→ Exercise aim
Quote each line of the data below word for word, from the first line to the last.

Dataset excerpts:
--*--

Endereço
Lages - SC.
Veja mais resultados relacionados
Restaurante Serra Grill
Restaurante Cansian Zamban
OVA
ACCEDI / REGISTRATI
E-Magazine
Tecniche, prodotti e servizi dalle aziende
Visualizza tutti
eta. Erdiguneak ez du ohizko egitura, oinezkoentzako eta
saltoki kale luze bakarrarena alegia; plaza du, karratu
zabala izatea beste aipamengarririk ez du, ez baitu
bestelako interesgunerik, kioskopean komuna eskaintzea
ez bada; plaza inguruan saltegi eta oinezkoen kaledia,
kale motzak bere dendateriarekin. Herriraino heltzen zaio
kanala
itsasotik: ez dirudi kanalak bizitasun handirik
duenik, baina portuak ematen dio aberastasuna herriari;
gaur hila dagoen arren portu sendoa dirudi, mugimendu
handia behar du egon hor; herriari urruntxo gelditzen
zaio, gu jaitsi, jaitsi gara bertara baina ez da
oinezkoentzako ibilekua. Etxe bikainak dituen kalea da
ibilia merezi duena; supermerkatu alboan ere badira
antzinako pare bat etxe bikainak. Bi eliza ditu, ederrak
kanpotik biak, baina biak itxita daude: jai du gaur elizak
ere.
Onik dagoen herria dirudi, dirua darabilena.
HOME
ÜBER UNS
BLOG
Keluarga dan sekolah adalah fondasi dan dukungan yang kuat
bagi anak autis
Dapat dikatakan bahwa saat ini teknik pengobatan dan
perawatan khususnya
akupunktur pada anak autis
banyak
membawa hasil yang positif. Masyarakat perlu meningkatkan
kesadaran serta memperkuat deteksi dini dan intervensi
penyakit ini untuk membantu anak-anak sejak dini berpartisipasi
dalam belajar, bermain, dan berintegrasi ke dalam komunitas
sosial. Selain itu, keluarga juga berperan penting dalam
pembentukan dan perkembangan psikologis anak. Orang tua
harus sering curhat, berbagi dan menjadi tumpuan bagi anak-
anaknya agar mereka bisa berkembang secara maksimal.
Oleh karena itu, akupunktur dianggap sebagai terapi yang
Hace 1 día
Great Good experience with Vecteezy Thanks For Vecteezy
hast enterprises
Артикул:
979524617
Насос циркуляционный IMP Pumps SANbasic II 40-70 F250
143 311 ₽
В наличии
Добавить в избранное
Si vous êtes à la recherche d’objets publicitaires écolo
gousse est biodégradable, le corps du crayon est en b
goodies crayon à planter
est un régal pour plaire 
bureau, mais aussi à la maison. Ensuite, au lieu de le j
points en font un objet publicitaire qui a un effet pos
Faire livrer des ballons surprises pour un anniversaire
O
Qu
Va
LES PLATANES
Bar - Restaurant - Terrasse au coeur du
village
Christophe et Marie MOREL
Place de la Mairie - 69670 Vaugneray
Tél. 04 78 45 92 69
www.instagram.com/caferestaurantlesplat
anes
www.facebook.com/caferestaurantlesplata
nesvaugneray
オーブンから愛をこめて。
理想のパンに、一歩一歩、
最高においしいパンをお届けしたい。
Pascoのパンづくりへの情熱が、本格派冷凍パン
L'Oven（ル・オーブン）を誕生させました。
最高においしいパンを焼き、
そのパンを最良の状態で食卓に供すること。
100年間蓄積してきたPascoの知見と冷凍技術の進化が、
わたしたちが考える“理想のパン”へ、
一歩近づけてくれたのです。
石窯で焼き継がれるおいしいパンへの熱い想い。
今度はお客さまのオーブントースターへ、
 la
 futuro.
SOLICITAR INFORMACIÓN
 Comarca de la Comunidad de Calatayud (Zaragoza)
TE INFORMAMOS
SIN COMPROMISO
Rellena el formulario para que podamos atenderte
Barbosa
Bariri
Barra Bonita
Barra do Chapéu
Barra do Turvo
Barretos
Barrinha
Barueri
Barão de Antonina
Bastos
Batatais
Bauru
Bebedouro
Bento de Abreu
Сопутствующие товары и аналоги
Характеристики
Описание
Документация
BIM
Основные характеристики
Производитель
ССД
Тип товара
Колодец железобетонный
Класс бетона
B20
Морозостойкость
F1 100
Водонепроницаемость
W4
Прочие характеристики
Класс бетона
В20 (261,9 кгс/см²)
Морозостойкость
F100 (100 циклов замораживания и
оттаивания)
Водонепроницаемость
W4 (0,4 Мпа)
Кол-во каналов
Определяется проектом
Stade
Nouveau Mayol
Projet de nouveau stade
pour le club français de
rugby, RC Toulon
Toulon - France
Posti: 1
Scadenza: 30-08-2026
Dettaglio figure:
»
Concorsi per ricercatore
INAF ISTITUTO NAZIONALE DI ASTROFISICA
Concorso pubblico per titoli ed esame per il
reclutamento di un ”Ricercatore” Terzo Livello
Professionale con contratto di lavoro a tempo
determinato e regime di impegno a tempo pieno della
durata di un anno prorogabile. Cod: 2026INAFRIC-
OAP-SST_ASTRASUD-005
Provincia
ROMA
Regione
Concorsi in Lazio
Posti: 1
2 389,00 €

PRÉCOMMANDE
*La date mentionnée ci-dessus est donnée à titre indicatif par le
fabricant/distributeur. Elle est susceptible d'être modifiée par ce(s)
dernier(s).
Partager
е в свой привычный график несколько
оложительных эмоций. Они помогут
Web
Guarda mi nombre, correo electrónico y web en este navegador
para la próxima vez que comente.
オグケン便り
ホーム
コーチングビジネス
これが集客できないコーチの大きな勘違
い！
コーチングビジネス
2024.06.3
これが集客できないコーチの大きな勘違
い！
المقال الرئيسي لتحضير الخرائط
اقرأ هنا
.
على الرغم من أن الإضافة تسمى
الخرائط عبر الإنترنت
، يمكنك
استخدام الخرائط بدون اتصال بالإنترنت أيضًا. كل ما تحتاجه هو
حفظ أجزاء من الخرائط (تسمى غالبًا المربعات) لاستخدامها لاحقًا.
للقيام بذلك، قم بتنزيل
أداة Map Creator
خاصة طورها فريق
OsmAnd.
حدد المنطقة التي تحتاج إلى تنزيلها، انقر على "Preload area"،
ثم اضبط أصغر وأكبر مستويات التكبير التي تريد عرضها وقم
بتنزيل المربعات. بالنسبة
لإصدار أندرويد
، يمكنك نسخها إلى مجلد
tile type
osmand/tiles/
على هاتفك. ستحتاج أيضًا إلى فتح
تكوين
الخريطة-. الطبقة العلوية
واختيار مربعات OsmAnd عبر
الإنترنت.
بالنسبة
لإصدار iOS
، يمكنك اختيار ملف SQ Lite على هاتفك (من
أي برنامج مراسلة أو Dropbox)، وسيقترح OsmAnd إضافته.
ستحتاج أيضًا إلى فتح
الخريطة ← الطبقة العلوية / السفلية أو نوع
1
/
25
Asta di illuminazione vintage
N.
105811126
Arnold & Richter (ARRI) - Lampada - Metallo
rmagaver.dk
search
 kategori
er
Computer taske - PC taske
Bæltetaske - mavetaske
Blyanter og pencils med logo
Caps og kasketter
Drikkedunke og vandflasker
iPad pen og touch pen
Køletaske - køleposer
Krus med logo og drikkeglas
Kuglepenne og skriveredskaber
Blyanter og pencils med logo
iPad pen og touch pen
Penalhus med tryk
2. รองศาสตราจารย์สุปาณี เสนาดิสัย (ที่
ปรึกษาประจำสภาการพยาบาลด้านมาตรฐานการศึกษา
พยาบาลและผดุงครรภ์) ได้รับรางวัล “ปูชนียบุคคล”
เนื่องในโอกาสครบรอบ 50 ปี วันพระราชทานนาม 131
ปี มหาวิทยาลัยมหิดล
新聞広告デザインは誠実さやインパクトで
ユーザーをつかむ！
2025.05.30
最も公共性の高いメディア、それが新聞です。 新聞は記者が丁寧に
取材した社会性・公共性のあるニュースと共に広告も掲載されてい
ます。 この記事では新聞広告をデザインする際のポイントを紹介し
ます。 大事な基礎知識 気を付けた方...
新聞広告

--*--

→ Reply
Endereço
Lages - SC.
Veja mais resultados relacionados
Restaurante Serra Grill
Restaurante Cansian Zamban
OVA
ACCEDI / REGISTRATI
E-Magazine
Tecniche, prodotti e servizi dalle aziende
Visualizza tutti
eta. Erdiguneak ez du ohizko egitura, oinezkoentzako eta
saltoki kale luze bakarrarena alegia; plaza du, karratu
zabala izatea beste aipamengarririk ez du, ez baitu
bestelako interesgunerik, kioskopean komuna eskaintzea
ez bada; plaza inguruan saltegi eta oinezkoen kaledia,
kale motzak bere dendateriarekin. Herriraino heltzen zaio
kanala
itsasotik: ez dirudi kanalak bizitasun handirik
duenik, baina portuak ematen dio aberastasuna herriari;
gaur hila dagoen arren portu sendoa dirudi, mugimendu
handia behar du egon hor; herriari urruntxo gelditzen
zaio, gu jaitsi, jaitsi gara bertara baina ez da
oinezkoentzako ibilekua. Etxe bikainak dituen kalea da
ibilia merezi duena; supermerkatu alboan ere badira
antzinako pare bat etxe bikainak. Bi eliza ditu, ederrak
kanpotik biak, baina biak itxita daude: jai du gaur elizak
ere.
Onik dagoen herria dirudi, dirua darabilena.
HOME
ÜBER UNS
BLOG
Keluarga dan sekolah adalah fondasi dan dukungan yang kuat
bagi anak autis
Dapat dikatakan bahwa saat ini teknik pengobatan dan
perawatan khususnya
akupunktur pada anak autis
banyak
membawa hasil yang positif. Masyarakat perlu meningkatkan
kesadaran serta memperkuat deteksi dini dan intervensi
penyakit ini untuk membantu anak-anak sejak dini berpartisipasi
dalam belajar, bermain, dan berintegrasi ke dalam komunitas
sosial. Selain itu, keluarga juga berperan penting dalam
pembentukan dan perkembangan psikologis anak. Orang tua
harus sering curhat, berbagi dan menjadi tumpuan bagi anak-
anaknya agar mereka bisa berkembang secara maksimal.
Oleh karena itu, akupunktur dianggap sebagai terapi yang
Hace 1 día
Great Good experience with Vecteezy Thanks For Vecteezy
hast enterprises
Артикул:
979524617
Насос циркуляционный IMP Pumps SANbasic II 40-70 F250
143 311 ₽
В наличии
Добавить в избранное
Si vous êtes à la recherche d’objets publicitaires écolo
gousse est biodégradable, le corps du crayon est en b
goodies crayon à planter
est un régal pour plaire 
bureau, mais aussi à la maison. Ensuite, au lieu de le j
points en font un objet publicitaire qui a un effet pos
Faire livrer des ballons surprises pour un anniversaire
O
Qu
Va
LES PLATANES
Bar - Restaurant - Terrasse au coeur du
village
Christophe et Marie MOREL
Place de la Mairie - 69670 Vaugneray
Tél. 04 78 45 92 69
www.instagram.com/caferestaurantlesplat
anes
www.facebook.com/caferestaurantlesplata
nesvaugneray
オーブンから愛をこめて。
理想のパンに、一歩一歩、
最高においしいパンをお届けしたい。
Pascoのパンづくりへの情熱が、本格派冷凍パン
L'Oven（ル・オーブン）を誕生させました。
最高においしいパンを焼き、
そのパンを最良の状態で食卓に供すること。
100年間蓄積してきたPascoの知見と冷凍技術の進化が、
わたしたちが考える“理想のパン”へ、
一歩近づけてくれたのです。
石窯で焼き継がれるおいしいパンへの熱い想い。
今度はお客さまのオーブントースターへ、
 la
 futuro.
SOLICITAR INFORMACIÓN
 Comarca de la Comunidad de Calatayud (Zaragoza)
TE INFORMAMOS
SIN COMPROMISO
Rellena el formulario para que podamos atenderte
Barbosa
Bariri
Barra Bonita
Barra do Chapéu
Barra do Turvo
Barretos
Barrinha
Barueri
Barão de Antonina
Bastos
Batatais
Bauru
Bebedouro
Bento de Abreu
Сопутствующие товары и аналоги
Характеристики
Описание
Документация
BIM
Основные характеристики
Производитель
ССД
Тип товара
Колодец железобетонный
Класс бетона
B20
Морозостойкость
F1 100
Водонепроницаемость
W4
Прочие характеристики
Класс бетона
В20 (261,9 кгс/см²)
Морозостойкость
F100 (100 циклов замораживания и
оттаивания)
Водонепроницаемость
W4 (0,4 Мпа)
Кол-во каналов
Определяется проектом
Stade
Nouveau Mayol
Projet de nouveau stade
pour le club français de
rugby, RC Toulon
Toulon - France
Posti: 1
Scadenza: 30-08-2026
Dettaglio figure:
»
Concorsi per ricercatore
INAF ISTITUTO NAZIONALE DI ASTROFISICA
Concorso pubblico per titoli ed esame per il
reclutamento di un ”Ricercatore” Terzo Livello
Professionale con contratto di lavoro a tempo
determinato e regime di impegno a tempo pieno della
durata di un anno prorogabile. Cod: 2026INAFRIC-
OAP-SST_ASTRASUD-005
Provincia
ROMA
Regione
Concorsi in Lazio
Posti: 1
2 389,00 €

PRÉCOMMANDE
*La date mentionnée ci-dessus est donnée à titre indicatif par le
fabricant/distributeur. Elle est susceptible d'être modifiée par ce(s)
dernier(s).
Partager
е в свой привычный график несколько
оложительных эмоций. Они помогут
Web
Guarda mi nombre, correo electrónico y web en este navegador
para la próxima vez que comente.
オグケン便り
ホーム
コーチングビジネス
これが集客できないコーチの大きな勘違
い！
コーチングビジネス
2024.06.3
これが集客できないコーチの大きな勘違
い！
المقال الرئيسي لتحضير الخرائط
اقرأ هنا
.
على الرغم من أن الإضافة تسمى
الخرائط عبر الإنترنت
، يمكنك
استخدام الخرائط بدون اتصال بالإنترنت أيضًا. كل ما تحتاجه هو
حفظ أجزاء من الخرائط (تسمى غالبًا المربعات) لاستخدامها لاحقًا.
للقيام بذلك، قم بتنزيل
أداة Map Creator
خاصة طورها فريق
OsmAnd.
حدد المنطقة التي تحتاج إلى تنزيلها، انقر على "Preload area"،
ثم اضبط أصغر وأكبر مستويات التكبير التي تريد عرضها وقم
بتنزيل المربعات. بالنسبة
لإصدار أندرويد
، يمكنك نسخها إلى مجلد
tile type
osmand/tiles/
على هاتفك. ستحتاج أيضًا إلى فتح
تكوين
الخريطة-. الطبقة العلوية
واختيار مربعات OsmAnd عبر
الإنترنت.
بالنسبة
لإصدار iOS
، يمكنك اختيار ملف SQ Lite على هاتفك (من
أي برنامج مراسلة أو Dropbox)، وسيقترح OsmAnd إضافته.
ستحتاج أيضًا إلى فتح
الخريطة ← الطبقة العلوية / السفلية أو نوع
1
/
25
Asta di illuminazione vintage
N.
105811126
Arnold & Richter (ARRI) - Lampada - Metallo
rmagaver.dk
search
 kategori
er
Computer taske - PC taske
Bæltetaske - mavetaske
Blyanter og pencils med logo
Caps og kasketter
Drikkedunke og vandflasker
iPad pen og touch pen
Køletaske - køleposer
Krus med logo og drikkeglas
Kuglepenne og skriveredskaber
Blyanter og pencils med logo
iPad pen og touch pen
Penalhus med tryk
2. รองศาสตราจารย์สุปาณี เสนาดิสัย (ที่
ปรึกษาประจำสภาการพยาบาลด้านมาตรฐานการศึกษา
พยาบาลและผดุงครรภ์) ได้รับรางวัล “ปูชนียบุคคล”
เนื่องในโอกาสครบรอบ 50 ปี วันพระราชทานนาม 131
ปี มหาวิทยาลัยมหิดล
新聞広告デザインは誠実さやインパクトで
ユーザーをつかむ！
2025.05.30
最も公共性の高いメディア、それが新聞です。 新聞は記者が丁寧に
取材した社会性・公共性のあるニュースと共に広告も掲載されてい
ます。 この記事では新聞広告をデザインする際のポイントを紹介し
ます。 大事な基礎知識 気を付けた方...
新聞広告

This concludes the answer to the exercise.